On Wednesday, Donald Trump’s nominee for Secretary of State Rex Tillerson attended Senate Foreign Relations Committee confirmation hearing. Responding to the senators’ questions, Tillerson noticed that during 10 years, U.S. hasn’t reached its aim and hasn’t been able to make the Middle East a safer region.

According to him, the U.S. operations in Iraq and Libya didn’t improve the situation in the country but only destabilized it.

For instance, the decision to change Muammar Kaddafi’s regime including a military invasion in Libya was an unreasonable step taken by Barack Obama and the then-Secretary of State Hillary Clinton. The White House had no clear perception of what would happen after the power in Tripoli shifts. As a result, the civil war in Libya still goes on.

Talking about Libya, Tillerson also noticed Syria saying that such an interference would lead to the same terrible repercussions.

However, the Syrian case is a special one. For the first time, the U.S. failed to achieve its goal and exposed its weakness. Thus, in Dec. 2016, the leading U.S. media e.g. The Washington Post slammed Barack Obama who could do nothing to oppose the successful Damascus and its allies which pushed him away from the process of the Syrian settlement.

According to Tillerson, the incoming administration is going to distance itself from conflicts and conduct a more reasonable and peaceful policy.

But, unfortunately, we can only guess how the U.S. policy changes in case Tillerson becomes Secretary of State. The White House is known for having a hang-up about the world supremacy. American politicians adore claiming the U.S. is the true world leader. In their opinion, if Washington doesn’t want to take leadership, no one will, thus creating a vacuum for its enemies. As a result, the White House often uses force to promote its democracy and calls upon other countries to follow and take unreasonable and unpredictable steps.
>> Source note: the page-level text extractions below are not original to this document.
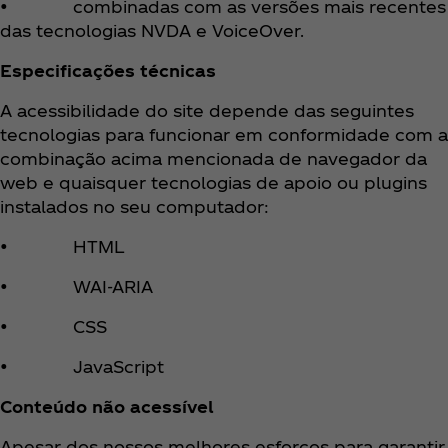
• combinadas com as versões mais recentes
das tecnologias NVDA e VoiceOver.
Especificações técnicas
A acessibilidade do site depende das seguintes
tecnologias para funcionar em conformidade com a
combinação acima mencionada de navegador da
web e quaisquer tecnologias de apoio ou plugins
instalados no seu computador:
• HTML
• WAI-ARIA
• CSS
• JavaScript
Conteúdo não acessível
Apesar dos nossos melhores esforços para garantir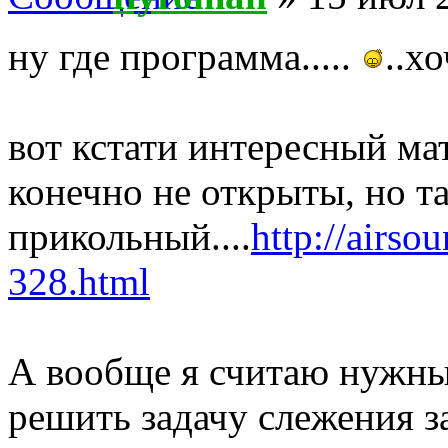
ну где программа.....
..х
вот кстати интересный ма
конечно не открыты, но т
прикольный....
http://airso
328.html
А вообще я считаю нужн
решить задачу слежения за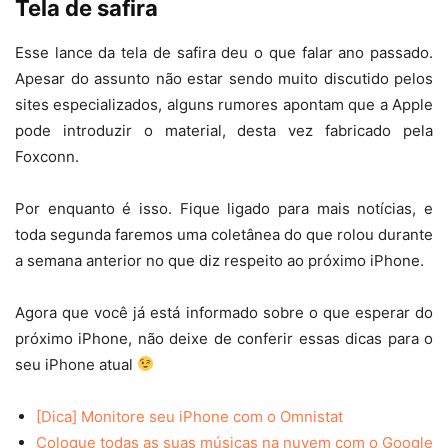
Tela de safira
Esse lance da tela de safira deu o que falar ano passado.
Apesar do assunto não estar sendo muito discutido pelos
sites especializados, alguns rumores apontam que a Apple
pode introduzir o material, desta vez fabricado pela
Foxconn.
Por enquanto é isso. Fique ligado para mais notícias, e
toda segunda faremos uma coletânea do que rolou durante
a semana anterior no que diz respeito ao próximo iPhone.
Agora que você já está informado sobre o que esperar do
próximo iPhone, não deixe de conferir essas dicas para o
seu iPhone atual
[Dica] Monitore seu iPhone com o Omnistat
Coloque todas as suas músicas na nuvem com o Google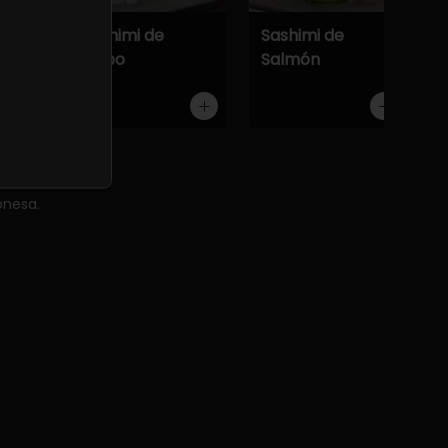
Atún
Sashimi de
Sashimi de
Pulpo
Salmón
onesa.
To be noted is that if Tillerson wants to change the current line of interfering in other states’ policy, he will have to not only live up to his obligations but to cope with the tension inside the U.S.

The peoples of Syria and of other Middle East countries can only hope that the incoming State Secretary succeeds, and the U.S.-led Coalition stops killing civilians while Washington cuts off its support for the terrorists and puts an end to destabilizing the situation in the region. Besides, American politicians must at least apologize for what they did in many countries they tried to feed their ‘democracy’ to.